- Try it -
For this exercise, print the listing below exactly, without its pictures.

- Data -
* * * * * * * * *

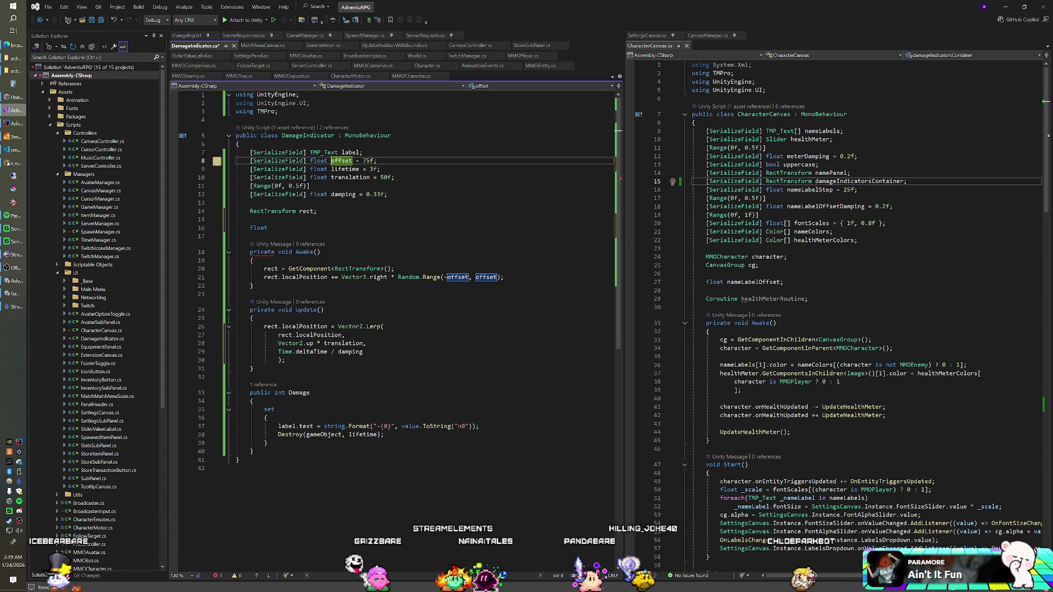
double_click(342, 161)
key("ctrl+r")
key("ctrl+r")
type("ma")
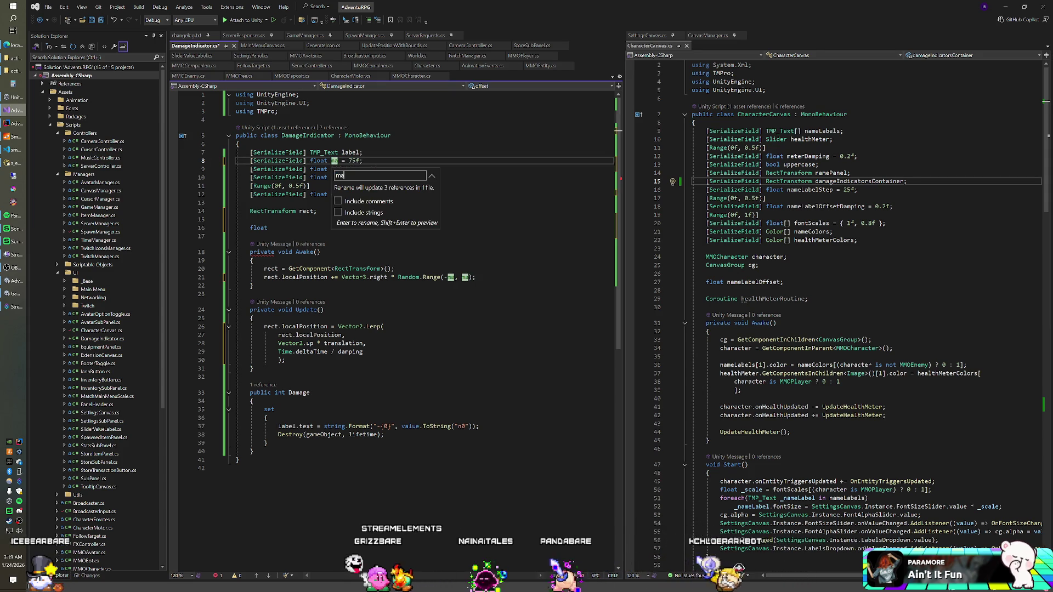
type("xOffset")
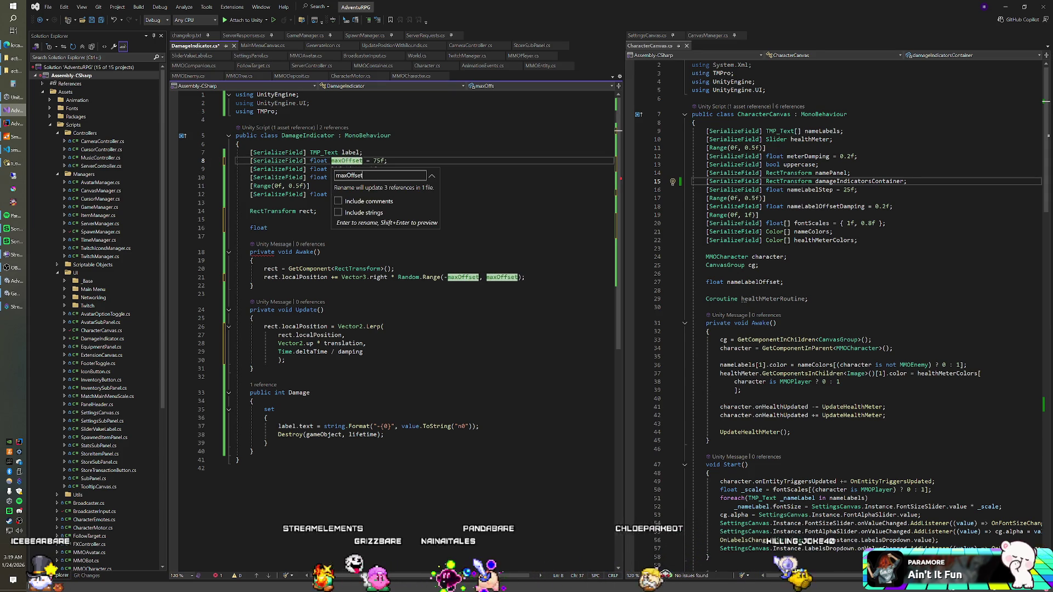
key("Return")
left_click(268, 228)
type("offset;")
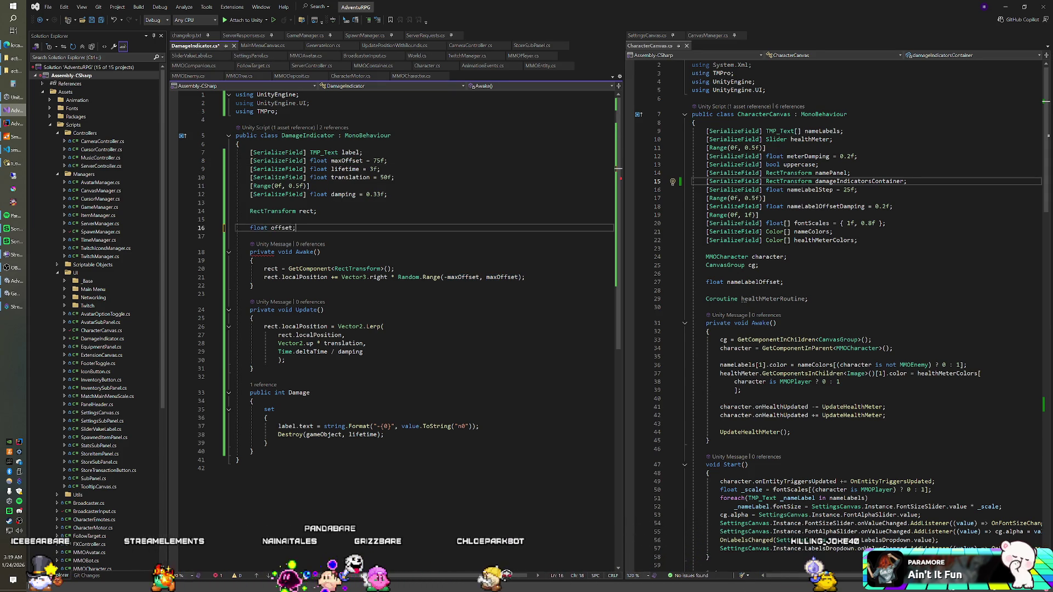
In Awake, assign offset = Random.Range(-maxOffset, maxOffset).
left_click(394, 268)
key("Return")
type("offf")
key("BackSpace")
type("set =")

* * * * * * * * *

- Worked solution -
double_click(342, 161)
key("ctrl+r")
key("ctrl+r")
type("ma")
type("xOffset")
key("Return")
left_click(268, 228)
type("offset;")
In Awake, assign offset = Random.Range(-maxOffset, maxOffset).
left_click(394, 268)
key("Return")
type("offf")
key("BackSpace")
type("set =")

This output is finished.